DDD Enforcer

LLM
RAG
TypeScript^5.9.3
Gemini API>=1.0.0
Python

Project Overview

DDD Enforcer is an LLM-powered VSCode extension that lints code for Domain-Driven Design compliance. It treats your codebase as a domain and uses Gemini-backed retrieval to surface naming-convention violations, banned-term usage, and bounded-context leaks that a regex-based linter would miss.

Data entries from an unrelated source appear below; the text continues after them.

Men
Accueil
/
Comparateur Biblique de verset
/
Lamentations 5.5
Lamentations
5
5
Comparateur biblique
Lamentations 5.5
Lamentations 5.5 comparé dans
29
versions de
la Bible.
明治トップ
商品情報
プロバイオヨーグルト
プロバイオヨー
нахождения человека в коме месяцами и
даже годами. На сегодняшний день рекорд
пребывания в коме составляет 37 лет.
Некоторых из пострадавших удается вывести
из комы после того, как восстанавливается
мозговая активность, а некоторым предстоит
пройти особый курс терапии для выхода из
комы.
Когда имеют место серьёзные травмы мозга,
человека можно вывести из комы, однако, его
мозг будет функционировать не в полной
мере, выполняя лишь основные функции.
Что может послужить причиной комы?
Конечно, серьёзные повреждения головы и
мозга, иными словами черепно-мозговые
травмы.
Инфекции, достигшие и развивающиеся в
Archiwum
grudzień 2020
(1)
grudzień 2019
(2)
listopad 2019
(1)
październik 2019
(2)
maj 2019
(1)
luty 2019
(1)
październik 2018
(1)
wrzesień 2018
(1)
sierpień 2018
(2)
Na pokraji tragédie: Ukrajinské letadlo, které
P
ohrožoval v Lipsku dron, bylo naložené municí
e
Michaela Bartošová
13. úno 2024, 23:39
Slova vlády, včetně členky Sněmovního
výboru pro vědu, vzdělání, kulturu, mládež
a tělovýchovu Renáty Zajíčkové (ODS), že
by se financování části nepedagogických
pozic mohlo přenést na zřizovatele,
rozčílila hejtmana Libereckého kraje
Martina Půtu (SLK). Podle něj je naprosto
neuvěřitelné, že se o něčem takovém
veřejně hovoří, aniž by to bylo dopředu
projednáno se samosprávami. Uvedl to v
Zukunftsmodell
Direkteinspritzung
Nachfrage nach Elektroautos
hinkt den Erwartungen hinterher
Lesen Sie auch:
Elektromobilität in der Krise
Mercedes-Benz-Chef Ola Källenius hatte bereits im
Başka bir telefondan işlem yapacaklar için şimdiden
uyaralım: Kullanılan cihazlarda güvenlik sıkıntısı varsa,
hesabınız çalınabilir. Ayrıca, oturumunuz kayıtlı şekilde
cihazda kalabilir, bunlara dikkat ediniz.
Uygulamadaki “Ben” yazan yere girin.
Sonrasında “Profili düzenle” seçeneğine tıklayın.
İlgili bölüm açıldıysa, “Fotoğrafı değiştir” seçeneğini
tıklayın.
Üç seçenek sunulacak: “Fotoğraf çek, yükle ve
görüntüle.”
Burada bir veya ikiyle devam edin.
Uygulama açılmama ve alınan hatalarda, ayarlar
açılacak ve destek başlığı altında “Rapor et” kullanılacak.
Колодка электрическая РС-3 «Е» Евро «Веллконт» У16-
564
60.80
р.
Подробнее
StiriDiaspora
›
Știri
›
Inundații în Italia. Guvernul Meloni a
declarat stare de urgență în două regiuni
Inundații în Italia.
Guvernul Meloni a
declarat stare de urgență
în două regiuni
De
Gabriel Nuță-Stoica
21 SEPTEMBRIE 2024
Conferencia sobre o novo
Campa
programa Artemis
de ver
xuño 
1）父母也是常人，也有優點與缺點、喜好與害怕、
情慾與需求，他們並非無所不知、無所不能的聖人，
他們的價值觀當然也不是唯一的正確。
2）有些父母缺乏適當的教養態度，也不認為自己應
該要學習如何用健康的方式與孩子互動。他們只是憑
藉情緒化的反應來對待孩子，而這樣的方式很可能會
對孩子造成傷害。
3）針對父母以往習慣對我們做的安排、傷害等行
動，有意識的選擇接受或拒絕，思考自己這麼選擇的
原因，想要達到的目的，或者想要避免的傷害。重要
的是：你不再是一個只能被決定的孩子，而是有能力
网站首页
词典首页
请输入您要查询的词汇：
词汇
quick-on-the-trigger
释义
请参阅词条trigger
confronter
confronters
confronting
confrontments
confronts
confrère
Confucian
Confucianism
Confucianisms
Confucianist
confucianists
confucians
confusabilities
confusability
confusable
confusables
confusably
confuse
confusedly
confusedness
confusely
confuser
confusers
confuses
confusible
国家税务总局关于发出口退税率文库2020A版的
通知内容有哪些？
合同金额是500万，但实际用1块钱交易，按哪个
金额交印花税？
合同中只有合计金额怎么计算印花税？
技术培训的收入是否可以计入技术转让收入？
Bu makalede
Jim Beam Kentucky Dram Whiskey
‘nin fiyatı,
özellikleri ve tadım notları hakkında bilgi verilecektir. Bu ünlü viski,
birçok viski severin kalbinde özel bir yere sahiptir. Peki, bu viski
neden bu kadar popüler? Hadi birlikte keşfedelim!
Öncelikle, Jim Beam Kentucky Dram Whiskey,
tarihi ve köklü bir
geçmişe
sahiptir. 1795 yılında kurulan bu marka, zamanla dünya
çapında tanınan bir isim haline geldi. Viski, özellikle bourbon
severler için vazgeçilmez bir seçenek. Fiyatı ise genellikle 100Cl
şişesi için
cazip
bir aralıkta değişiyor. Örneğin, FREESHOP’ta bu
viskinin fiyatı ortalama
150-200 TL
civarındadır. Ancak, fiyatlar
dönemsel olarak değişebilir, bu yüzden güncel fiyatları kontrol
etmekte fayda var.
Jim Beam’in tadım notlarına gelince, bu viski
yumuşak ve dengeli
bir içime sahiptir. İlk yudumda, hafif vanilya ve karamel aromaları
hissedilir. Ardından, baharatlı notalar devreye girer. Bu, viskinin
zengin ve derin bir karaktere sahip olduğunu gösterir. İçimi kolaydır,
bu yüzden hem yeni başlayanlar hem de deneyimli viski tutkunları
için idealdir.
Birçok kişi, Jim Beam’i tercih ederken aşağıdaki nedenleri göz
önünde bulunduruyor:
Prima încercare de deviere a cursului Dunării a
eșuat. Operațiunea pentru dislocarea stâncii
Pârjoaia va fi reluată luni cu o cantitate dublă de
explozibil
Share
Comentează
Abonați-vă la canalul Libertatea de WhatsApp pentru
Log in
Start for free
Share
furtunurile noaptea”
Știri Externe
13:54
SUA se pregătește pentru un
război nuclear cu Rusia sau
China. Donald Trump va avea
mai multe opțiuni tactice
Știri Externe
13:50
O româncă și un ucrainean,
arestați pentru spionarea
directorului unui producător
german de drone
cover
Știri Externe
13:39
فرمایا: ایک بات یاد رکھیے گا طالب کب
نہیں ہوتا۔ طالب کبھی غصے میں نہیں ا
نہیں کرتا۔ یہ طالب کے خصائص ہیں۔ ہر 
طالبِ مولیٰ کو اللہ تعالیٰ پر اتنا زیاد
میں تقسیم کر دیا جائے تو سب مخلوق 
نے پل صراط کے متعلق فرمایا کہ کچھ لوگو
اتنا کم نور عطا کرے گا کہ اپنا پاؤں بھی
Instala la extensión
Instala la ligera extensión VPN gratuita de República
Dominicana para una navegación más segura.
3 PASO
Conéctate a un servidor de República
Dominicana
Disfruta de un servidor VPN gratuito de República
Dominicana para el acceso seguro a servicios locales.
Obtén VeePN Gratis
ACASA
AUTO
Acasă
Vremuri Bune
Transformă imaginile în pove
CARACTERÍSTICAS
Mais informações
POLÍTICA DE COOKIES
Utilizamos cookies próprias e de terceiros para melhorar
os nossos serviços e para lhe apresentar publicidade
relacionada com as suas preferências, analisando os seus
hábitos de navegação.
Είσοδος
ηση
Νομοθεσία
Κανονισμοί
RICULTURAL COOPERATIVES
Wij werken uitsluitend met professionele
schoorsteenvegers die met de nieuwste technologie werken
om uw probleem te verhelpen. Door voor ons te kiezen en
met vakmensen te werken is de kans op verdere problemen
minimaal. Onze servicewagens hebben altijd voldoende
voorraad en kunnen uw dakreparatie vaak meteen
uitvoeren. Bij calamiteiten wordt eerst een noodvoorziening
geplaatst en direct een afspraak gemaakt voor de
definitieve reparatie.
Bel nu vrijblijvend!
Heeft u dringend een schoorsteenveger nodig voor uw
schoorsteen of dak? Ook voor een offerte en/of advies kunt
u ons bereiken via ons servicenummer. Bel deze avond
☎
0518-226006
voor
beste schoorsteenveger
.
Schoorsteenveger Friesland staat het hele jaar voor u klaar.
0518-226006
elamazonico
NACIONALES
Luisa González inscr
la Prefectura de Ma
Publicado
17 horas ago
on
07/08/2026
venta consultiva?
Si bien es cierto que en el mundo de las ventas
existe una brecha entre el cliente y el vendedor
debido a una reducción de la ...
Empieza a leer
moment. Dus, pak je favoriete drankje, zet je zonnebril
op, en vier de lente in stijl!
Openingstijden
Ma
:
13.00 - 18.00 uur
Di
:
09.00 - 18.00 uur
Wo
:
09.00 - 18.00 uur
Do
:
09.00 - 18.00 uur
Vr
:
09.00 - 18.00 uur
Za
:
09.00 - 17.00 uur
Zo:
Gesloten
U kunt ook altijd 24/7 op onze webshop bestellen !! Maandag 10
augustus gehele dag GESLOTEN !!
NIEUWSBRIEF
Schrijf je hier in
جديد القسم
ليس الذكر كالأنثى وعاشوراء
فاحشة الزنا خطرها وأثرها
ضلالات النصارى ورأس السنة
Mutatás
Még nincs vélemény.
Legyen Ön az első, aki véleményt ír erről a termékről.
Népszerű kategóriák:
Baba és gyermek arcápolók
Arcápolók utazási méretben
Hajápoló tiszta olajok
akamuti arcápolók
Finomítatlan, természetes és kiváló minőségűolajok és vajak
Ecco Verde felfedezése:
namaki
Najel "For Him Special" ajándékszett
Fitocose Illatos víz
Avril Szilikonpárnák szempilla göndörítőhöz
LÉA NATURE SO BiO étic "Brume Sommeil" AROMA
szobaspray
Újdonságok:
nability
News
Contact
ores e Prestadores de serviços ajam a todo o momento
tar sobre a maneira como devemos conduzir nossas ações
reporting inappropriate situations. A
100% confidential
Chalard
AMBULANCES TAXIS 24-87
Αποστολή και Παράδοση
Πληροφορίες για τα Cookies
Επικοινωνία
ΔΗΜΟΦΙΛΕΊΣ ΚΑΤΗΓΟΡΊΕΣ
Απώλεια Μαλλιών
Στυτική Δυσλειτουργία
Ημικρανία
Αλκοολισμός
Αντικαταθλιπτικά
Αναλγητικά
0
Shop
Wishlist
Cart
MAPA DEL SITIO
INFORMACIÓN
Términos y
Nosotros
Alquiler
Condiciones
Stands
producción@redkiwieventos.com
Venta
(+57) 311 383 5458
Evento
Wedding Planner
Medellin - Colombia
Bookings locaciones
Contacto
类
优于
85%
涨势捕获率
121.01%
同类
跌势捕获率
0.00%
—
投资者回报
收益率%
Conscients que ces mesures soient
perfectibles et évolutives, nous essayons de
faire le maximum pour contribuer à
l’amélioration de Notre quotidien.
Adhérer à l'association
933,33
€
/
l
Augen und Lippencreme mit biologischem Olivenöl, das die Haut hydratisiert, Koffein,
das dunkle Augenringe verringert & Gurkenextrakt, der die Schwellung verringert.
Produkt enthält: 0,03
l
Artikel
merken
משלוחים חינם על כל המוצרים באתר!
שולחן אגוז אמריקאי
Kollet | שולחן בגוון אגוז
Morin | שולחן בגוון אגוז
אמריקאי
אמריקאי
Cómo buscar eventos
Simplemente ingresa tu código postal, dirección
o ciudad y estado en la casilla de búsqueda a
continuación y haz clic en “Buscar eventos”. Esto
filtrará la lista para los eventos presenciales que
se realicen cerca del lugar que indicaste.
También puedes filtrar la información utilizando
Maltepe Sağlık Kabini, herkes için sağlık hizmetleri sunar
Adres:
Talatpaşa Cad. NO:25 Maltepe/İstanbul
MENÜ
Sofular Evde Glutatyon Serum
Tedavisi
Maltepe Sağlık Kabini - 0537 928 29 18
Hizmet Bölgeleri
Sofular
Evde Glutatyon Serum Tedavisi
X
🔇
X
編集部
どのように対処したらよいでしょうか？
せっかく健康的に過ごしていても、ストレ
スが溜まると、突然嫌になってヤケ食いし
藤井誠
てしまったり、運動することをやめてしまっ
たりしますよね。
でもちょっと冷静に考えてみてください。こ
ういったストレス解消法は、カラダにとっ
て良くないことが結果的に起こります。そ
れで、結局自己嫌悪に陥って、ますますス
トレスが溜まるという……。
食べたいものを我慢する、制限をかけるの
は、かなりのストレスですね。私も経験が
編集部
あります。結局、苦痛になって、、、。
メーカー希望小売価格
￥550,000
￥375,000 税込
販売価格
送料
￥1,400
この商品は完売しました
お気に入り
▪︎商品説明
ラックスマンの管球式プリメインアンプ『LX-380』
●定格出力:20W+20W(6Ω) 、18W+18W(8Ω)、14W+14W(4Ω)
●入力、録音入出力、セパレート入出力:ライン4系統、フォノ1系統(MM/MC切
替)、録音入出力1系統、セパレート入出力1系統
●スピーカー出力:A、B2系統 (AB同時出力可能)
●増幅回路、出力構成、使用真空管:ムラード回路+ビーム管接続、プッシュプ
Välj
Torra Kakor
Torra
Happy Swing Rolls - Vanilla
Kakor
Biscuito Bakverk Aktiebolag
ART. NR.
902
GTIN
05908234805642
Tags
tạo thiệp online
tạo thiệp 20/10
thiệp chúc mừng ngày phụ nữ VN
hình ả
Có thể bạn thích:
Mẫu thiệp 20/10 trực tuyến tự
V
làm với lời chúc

The flagship behaviour: you tag your domain entities with synonyms_to_avoid lists (e.g., Customer has ["Client", "User", "Buyer"]), and the extension warns whenever any of those synonyms appears in code that's supposed to be talking about Customers. The LLM is what decides whether a usage of "user" is referring to the domain entity Customer or to something else entirely (like the OS user).

How It Works

The extension ships a RAG pipeline tuned for source code:

Indexing. The codebase + DDD glossary documents (Markdown / PDF) are chunked and embedded into a local vector store. Chunks track their file + line origin so violation reports can cite the exact location.
Query. When the linter runs, it builds queries from each entity definition ("Customer entity, synonyms to avoid: Client, User, Buyer") and retrieves the top-K most similar chunks.
Augmented prompt. The retrieved chunks are sent to Gemini along with a structured-output schema asking for {file, line, violation_type, violation_message} per detected violation.
Surfacing. Gemini's response is parsed and surfaced as VSCode diagnostics — squiggly underlines, hover messages, quick-fix suggestions.

Architecture

The extension has three layers:

Indexer (Python). Chunks source files and Markdown glossaries; computes embeddings via a local sentence-transformer; writes to a Chroma collection.
Query Engine (TypeScript). Builds structured queries, retrieves chunks, calls Gemini with a strict prompt template, parses structured-output responses.
VSCode Extension Host (TypeScript). Wires the query engine into VSCode's diagnostic API; runs incrementally as files change.

Each violation has a typed schema:

type Violation = {
  file: string;
  line: number;
  violation_type: 'SynonymViolation' | 'BannedTermViolation' | 'ContextLeak';
  violation_message: string;
};

What I Learned

Structured-output prompting (forcing the model to emit JSON matching a schema) is dramatically more reliable than free-form parsing. Gemini's response_schema setting was a unlock.
Embedding code is different from embedding prose — code-aware chunking that respects function boundaries beats fixed-size chunks by a wide margin.
VSCode's diagnostic API is well-documented but the gotcha is latency — running an LLM-backed linter on every keystroke is a bad idea. Debounce + run on save.
DDD purists will tell you "Client" and "Customer" are different concepts in different bounded contexts. The extension lets you scope synonym lists per context, but that's the kind of feature only one user will ever turn on (me).